= Laurence de la Ferrière =

French climber, explorer and Antarctic specialist

Laurence de la Ferrière (born 1957) is a French mountaineer, explorer and writer. After breaking the woman's world record for altitude without oxygen on Mount Everest in 1992, in 1997 she became the first French woman to reach the South Pole alone, covering some 1,400 km (870 miles) in 57 days. More recently she has coordinated work at the French Antarctic station Dumont d'Urville.

==Biography==
Born in Casablanca, Morocco, on 16 March 1957, de la Ferrière came from a well-established French family. Her great-grandfather had been a banker, her grandfather an engineer and her father a salesman for a brick company. In 1965, as a result of upsets in Morocco, she and her family moved to the Lyon region in France. On qualifying from secondary school, she went on an Alpine mountaineering course in Courmayeur where she met her husband, Bernard Muller a seasoned climber. Together they climbed some of the world's highest mountains.

In 1984, she broke the woman's record for altitude without oxygen on Nepal's Yalung Kang. After giving birth to two daughters, Céline and Charlotte, two years later she again broke the altitude record, climbing Mount Everest.

During the European winter of 1996–97, de la Ferrière became the first French woman to reach the South Pole unassisted, covering the distance from the Weddell Sea to the Amundsen-Scott base at temperatures around -40 C while dragging a 150 kg (310 lb) sledge behind her. It was the moment she had always waited for. In her own words:

It's as if you have infinity in front of you, the infinitely large, the infinitely beautiful, the infinitely white, infinite freedom. For me, it's the greatest sense of freedom a human being can experience. As I walked along, I would turn around, look at my tracks, they were endless, it was wonderful.

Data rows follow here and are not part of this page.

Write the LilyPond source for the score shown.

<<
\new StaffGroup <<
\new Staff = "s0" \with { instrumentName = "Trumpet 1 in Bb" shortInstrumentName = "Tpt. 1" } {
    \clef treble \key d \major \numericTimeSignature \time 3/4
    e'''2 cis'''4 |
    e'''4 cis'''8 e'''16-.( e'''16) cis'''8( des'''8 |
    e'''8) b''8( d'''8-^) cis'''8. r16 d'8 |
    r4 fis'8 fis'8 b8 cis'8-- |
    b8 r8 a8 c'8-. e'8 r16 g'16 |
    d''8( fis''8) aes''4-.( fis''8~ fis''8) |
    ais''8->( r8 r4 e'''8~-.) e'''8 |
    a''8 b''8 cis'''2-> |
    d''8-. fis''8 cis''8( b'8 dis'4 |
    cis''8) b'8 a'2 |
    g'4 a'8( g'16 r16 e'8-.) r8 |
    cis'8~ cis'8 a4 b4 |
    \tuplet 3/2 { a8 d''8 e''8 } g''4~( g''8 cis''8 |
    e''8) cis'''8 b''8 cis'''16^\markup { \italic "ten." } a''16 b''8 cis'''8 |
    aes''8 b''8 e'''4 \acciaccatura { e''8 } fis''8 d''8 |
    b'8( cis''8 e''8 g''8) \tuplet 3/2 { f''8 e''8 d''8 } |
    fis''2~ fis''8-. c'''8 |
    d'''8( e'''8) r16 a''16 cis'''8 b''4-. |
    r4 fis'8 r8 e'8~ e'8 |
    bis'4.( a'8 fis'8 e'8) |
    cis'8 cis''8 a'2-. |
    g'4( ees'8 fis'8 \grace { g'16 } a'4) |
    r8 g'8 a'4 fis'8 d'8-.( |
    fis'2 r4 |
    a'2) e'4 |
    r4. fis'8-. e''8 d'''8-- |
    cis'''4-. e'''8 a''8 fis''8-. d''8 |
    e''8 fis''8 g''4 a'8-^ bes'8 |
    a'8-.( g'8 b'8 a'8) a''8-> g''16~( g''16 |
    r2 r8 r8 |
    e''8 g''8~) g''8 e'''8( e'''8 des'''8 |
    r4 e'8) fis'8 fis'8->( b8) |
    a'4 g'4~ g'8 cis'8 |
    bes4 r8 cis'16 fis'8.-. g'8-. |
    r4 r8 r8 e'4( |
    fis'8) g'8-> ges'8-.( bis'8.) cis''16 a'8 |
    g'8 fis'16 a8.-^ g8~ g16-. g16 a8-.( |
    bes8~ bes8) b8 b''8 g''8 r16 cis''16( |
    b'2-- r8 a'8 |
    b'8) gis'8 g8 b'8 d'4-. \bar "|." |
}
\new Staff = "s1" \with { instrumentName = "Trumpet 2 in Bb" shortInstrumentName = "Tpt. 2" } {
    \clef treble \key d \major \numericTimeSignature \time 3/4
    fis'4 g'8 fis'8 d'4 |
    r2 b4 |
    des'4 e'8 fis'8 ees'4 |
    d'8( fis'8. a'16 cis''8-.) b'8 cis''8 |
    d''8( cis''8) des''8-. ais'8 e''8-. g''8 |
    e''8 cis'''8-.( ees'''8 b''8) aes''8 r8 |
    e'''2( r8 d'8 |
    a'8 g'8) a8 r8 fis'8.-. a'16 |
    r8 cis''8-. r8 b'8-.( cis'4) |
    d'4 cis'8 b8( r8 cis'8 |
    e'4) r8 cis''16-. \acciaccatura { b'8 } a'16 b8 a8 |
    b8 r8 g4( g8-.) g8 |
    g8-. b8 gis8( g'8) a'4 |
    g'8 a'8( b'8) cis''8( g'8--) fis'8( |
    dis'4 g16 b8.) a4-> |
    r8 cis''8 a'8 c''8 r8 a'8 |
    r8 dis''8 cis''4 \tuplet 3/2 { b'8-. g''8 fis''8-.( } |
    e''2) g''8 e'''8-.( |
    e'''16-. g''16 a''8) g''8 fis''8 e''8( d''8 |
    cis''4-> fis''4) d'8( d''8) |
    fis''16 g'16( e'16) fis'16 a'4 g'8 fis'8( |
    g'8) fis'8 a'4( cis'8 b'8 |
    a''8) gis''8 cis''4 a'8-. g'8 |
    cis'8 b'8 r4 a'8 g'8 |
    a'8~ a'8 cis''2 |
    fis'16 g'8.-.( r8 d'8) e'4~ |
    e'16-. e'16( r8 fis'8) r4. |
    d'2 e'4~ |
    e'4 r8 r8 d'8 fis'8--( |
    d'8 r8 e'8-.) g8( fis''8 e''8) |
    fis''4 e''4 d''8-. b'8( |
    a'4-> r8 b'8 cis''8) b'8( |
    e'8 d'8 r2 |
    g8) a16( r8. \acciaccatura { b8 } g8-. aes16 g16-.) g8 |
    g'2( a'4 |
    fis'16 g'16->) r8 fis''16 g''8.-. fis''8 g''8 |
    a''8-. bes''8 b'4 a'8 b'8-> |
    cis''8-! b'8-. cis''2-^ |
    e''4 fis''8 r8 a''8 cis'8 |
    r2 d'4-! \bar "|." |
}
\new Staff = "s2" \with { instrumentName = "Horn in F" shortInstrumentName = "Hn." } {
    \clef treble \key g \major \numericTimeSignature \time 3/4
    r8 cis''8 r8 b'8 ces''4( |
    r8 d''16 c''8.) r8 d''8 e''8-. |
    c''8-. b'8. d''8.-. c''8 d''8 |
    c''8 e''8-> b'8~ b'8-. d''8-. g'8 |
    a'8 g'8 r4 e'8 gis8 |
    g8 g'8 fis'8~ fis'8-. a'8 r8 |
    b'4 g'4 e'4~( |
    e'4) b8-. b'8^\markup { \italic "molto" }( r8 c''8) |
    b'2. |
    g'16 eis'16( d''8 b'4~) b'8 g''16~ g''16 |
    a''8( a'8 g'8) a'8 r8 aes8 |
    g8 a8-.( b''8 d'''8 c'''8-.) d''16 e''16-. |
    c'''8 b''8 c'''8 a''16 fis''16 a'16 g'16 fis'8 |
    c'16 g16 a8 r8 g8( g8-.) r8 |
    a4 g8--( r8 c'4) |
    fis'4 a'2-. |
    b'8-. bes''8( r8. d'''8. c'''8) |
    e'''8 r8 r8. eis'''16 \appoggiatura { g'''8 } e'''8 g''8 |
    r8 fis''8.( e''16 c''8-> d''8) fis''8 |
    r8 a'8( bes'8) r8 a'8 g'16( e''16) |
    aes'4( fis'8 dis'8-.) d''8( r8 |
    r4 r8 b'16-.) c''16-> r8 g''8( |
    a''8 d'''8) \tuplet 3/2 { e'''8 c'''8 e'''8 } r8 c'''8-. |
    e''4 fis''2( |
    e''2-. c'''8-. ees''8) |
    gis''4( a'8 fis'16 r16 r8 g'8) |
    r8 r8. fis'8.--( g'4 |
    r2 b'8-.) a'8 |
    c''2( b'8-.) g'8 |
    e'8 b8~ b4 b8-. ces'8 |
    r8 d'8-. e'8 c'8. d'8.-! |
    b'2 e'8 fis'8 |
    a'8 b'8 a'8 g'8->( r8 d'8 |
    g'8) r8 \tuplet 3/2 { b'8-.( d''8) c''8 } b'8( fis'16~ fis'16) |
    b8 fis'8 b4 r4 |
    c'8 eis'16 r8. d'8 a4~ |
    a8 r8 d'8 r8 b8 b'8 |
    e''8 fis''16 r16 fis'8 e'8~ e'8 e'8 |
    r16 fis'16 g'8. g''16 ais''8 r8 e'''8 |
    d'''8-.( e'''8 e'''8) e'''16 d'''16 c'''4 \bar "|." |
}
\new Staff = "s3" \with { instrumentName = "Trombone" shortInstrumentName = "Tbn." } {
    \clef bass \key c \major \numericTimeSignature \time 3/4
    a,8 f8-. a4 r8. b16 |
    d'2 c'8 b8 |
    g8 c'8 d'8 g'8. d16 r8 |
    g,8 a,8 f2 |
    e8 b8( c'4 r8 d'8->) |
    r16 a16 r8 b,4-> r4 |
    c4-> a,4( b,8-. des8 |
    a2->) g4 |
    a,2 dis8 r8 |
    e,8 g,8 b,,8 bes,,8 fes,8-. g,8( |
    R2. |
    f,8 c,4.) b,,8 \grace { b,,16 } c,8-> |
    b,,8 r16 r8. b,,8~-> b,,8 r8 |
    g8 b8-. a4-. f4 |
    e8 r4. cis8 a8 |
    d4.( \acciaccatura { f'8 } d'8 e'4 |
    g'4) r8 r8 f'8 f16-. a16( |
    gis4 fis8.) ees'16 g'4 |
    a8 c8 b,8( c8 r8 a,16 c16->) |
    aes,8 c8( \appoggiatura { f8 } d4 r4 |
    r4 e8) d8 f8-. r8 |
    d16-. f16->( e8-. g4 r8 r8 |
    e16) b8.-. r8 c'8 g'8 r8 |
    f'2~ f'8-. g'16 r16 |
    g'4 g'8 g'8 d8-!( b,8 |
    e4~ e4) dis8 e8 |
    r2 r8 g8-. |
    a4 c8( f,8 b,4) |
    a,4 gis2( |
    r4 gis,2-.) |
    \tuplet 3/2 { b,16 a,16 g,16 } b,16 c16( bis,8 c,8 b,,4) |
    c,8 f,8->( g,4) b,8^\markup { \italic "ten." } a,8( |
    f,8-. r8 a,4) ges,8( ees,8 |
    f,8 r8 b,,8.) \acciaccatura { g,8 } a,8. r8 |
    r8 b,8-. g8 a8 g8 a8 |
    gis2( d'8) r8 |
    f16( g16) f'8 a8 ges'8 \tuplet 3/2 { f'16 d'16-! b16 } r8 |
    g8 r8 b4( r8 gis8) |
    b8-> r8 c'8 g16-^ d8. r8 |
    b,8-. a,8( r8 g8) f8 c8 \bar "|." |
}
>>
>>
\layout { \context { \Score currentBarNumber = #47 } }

De la Ferrière returned to Antarctica in 2009, this time to head the French Dumont d'Urville Station for a period of 15 months. With a team of 25 scientists and technicians, of whom a third were women, the objective was to measure the thickness of the ozone layer and analyse residues in the ice. In 2012, she coordinated renovation work at the Dumont d'Urville Station which had been built in the 1950s. No longer interested in feats of endurance or exploration, she now spends the remainder of her time lecturing in France and Europe, explaining how important it is to study the Antarctic in order to improve understanding of climate change.

==Publications==
In early 2000, de la Ferrière published an account of her Antarctic experiences in Seule dans le vent des glaces (Alone in the glacial wind).